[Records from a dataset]
○ ○ ○ ○ ○ ○ ○

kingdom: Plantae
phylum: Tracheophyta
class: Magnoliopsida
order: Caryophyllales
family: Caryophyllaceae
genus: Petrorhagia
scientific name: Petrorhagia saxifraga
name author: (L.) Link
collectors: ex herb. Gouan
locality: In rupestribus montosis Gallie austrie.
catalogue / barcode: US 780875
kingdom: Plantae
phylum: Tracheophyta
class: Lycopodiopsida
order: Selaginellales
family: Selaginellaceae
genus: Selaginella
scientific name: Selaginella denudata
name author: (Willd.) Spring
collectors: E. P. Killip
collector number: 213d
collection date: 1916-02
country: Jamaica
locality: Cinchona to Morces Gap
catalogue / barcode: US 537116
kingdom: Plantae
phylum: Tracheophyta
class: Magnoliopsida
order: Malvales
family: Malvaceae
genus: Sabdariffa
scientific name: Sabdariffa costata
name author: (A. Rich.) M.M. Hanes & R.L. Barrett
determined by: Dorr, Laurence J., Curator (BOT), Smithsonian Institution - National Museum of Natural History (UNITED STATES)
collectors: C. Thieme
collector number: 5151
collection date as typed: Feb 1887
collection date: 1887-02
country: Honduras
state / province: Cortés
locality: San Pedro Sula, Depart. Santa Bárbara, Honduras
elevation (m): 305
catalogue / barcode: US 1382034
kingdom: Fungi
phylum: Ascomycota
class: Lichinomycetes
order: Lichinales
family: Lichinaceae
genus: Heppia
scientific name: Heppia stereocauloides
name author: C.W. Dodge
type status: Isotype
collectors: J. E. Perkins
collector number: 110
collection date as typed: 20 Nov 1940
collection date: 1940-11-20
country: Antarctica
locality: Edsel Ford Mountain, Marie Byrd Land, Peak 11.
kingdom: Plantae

○ ○ ○ ○ ○ ○ ○

[INSTRUCTION]
Reproduce every line of the records above verbatim, changing nothing.

[RESPONSE TO THE TASK]
kingdom: Plantae
phylum: Tracheophyta
class: Magnoliopsida
order: Caryophyllales
family: Caryophyllaceae
genus: Petrorhagia
scientific name: Petrorhagia saxifraga
name author: (L.) Link
collectors: ex herb. Gouan
locality: In rupestribus montosis Gallie austrie.
catalogue / barcode: US 780875
kingdom: Plantae
phylum: Tracheophyta
class: Lycopodiopsida
order: Selaginellales
family: Selaginellaceae
genus: Selaginella
scientific name: Selaginella denudata
name author: (Willd.) Spring
collectors: E. P. Killip
collector number: 213d
collection date: 1916-02
country: Jamaica
locality: Cinchona to Morces Gap
catalogue / barcode: US 537116
kingdom: Plantae
phylum: Tracheophyta
class: Magnoliopsida
order: Malvales
family: Malvaceae
genus: Sabdariffa
scientific name: Sabdariffa costata
name author: (A. Rich.) M.M. Hanes & R.L. Barrett
determined by: Dorr, Laurence J., Curator (BOT), Smithsonian Institution - National Museum of Natural History (UNITED STATES)
collectors: C. Thieme
collector number: 5151
collection date as typed: Feb 1887
collection date: 1887-02
country: Honduras
state / province: Cortés
locality: San Pedro Sula, Depart. Santa Bárbara, Honduras
elevation (m): 305
catalogue / barcode: US 1382034
kingdom: Fungi
phylum: Ascomycota
class: Lichinomycetes
order: Lichinales
family: Lichinaceae
genus: Heppia
scientific name: Heppia stereocauloides
name author: C.W. Dodge
type status: Isotype
collectors: J. E. Perkins
collector number: 110
collection date as typed: 20 Nov 1940
collection date: 1940-11-20
country: Antarctica
locality: Edsel Ford Mountain, Marie Byrd Land, Peak 11.
kingdom: Plantae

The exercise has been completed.